**Text provided**
========================================================================

The grant was jointly written by Technology staff at the school and the Long Beach
Township Recycling Coordinator. By addressing the solid waste issue, composting
provides a way of instilling in our children a sense of environmental stewardship. Our
educational programs already focus on reducing, reusing, and recycling our solid wastes.
Composting fits in with this idea but takes it a step beyond. With composting, children
can do more than recycling cans, plastic bottles and newspapers, they can see the entire
cycle, from their own food scraps to something that is pleasant to handle and good for
growing their own vegetables.
Additionally, through this project, we have the ability to reach parents and other
community members to foster and improve environmental awareness and create a cleaner
habitat. At this time there is no food waste collection or composting at the town or county
level. It is our hope that our project will translate into a change at those levels, thus
changing the climate of waste.
Our 'Coastal Community Composting' (CCC) will be enhancing awareness of socioeconomic issues by highlighting the importance of composting, growing produce and
volunteer efforts.
“We are excited and very thankful for this grant that will enable us to acquire a Rocket
Composter though NATH Sustainable Solutions to recycle our food waste. The students
in the school district and the community at large will benefit greatly from the purchase.”
said Carol Laird, teacher at the Long Beach Island Consolidated School District.

========================================================================

**Dataset excerpts**

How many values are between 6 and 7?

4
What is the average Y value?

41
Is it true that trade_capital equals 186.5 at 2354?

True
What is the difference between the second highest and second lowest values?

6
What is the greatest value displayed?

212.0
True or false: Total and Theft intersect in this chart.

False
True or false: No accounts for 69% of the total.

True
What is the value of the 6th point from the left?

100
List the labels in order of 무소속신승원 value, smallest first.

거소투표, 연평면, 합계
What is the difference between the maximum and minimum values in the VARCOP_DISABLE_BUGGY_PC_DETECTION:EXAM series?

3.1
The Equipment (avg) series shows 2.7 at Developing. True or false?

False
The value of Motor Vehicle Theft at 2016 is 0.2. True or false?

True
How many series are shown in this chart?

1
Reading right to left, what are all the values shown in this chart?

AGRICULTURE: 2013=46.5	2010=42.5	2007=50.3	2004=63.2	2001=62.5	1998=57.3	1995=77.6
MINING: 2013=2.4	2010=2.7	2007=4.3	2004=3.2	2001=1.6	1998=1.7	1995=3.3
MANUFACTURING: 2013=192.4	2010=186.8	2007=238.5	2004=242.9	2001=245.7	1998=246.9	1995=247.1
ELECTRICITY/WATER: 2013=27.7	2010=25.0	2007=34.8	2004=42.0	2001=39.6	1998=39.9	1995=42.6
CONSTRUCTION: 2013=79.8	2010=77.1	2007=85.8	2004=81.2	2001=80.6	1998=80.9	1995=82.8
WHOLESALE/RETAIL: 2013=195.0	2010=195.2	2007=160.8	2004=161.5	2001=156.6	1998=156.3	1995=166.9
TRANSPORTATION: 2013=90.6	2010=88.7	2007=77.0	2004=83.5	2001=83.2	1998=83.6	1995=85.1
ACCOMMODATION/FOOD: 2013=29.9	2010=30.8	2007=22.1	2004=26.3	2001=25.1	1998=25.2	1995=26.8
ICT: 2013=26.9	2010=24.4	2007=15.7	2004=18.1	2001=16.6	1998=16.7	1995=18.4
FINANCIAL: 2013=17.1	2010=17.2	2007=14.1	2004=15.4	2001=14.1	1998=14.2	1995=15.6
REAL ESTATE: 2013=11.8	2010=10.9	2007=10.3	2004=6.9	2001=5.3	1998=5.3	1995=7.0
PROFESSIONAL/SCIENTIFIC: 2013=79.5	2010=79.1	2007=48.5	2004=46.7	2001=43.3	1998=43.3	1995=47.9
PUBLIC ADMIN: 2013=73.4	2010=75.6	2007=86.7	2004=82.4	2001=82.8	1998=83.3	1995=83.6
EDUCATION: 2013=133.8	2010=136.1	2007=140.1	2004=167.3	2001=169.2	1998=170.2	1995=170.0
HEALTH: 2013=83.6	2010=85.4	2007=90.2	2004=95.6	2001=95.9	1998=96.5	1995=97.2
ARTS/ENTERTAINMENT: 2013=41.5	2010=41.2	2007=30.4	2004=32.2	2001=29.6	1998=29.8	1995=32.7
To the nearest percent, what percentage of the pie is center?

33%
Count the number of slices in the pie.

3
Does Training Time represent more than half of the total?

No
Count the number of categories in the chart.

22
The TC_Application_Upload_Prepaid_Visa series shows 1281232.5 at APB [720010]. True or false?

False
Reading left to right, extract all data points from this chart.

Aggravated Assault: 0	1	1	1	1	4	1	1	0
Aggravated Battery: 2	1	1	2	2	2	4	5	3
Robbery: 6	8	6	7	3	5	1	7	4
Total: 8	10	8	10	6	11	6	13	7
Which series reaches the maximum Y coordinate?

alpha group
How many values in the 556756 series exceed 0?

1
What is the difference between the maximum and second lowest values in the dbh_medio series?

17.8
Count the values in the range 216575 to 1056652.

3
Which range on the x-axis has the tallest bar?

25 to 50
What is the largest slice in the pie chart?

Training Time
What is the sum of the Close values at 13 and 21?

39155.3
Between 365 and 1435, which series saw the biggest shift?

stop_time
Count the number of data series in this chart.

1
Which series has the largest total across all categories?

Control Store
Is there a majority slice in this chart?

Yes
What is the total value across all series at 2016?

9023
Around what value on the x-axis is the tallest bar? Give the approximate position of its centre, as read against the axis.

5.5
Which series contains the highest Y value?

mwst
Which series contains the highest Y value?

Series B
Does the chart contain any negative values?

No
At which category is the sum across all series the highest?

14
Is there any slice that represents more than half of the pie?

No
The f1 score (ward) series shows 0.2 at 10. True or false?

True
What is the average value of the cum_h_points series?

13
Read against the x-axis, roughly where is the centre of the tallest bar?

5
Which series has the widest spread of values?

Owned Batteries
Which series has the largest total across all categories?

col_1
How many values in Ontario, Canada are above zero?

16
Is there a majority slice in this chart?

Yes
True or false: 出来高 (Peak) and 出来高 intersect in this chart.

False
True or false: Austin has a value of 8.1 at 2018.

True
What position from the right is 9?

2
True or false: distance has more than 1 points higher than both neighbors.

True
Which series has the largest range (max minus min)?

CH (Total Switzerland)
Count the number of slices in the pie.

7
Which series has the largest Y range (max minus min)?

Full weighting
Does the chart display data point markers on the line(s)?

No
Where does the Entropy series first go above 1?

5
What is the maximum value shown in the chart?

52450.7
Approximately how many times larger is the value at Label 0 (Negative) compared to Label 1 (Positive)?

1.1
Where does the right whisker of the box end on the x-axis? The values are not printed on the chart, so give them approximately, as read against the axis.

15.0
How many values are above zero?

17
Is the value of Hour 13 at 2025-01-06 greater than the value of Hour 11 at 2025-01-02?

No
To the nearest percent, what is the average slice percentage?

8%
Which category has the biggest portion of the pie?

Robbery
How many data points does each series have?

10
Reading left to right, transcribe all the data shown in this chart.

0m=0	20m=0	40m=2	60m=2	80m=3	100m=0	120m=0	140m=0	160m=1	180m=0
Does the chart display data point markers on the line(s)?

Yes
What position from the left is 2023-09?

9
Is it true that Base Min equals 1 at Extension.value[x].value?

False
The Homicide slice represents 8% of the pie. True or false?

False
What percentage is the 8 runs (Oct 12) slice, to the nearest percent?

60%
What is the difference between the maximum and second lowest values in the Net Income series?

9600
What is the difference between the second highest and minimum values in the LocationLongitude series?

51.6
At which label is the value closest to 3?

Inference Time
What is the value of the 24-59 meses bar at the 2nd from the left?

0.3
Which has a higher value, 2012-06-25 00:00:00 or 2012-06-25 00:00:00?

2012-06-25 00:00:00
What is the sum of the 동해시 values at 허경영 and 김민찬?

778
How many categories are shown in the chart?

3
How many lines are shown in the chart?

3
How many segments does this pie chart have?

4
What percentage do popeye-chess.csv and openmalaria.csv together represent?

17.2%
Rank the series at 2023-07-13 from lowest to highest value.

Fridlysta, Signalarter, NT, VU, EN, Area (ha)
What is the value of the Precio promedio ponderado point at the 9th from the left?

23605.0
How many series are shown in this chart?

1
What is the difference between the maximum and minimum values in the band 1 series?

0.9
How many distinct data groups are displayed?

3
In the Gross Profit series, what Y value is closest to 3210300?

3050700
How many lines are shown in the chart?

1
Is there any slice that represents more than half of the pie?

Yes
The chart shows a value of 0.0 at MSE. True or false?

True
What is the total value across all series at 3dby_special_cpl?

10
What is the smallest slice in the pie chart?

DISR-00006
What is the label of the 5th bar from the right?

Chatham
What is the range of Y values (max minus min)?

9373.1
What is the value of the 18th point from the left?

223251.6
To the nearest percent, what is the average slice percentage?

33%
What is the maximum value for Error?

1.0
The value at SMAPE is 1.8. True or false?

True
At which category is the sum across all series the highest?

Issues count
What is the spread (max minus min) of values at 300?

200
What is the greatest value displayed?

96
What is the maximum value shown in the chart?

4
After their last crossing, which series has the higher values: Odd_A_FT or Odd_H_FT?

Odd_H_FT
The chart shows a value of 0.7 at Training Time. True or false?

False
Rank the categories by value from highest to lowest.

========================================================================

**Problem description**
Copy everything in the composting grant text from "The grant was" down to "our solid wastes.", replacing "stewardship" with "responsibility".

**Result of the exercise**
The grant was jointly written by Technology staff at the school and the Long Beach
Township Recycling Coordinator. By addressing the solid waste issue, composting
provides a way of instilling in our children a sense of environmental responsibility. Our
educational programs already focus on reducing, reusing, and recycling our solid wastes.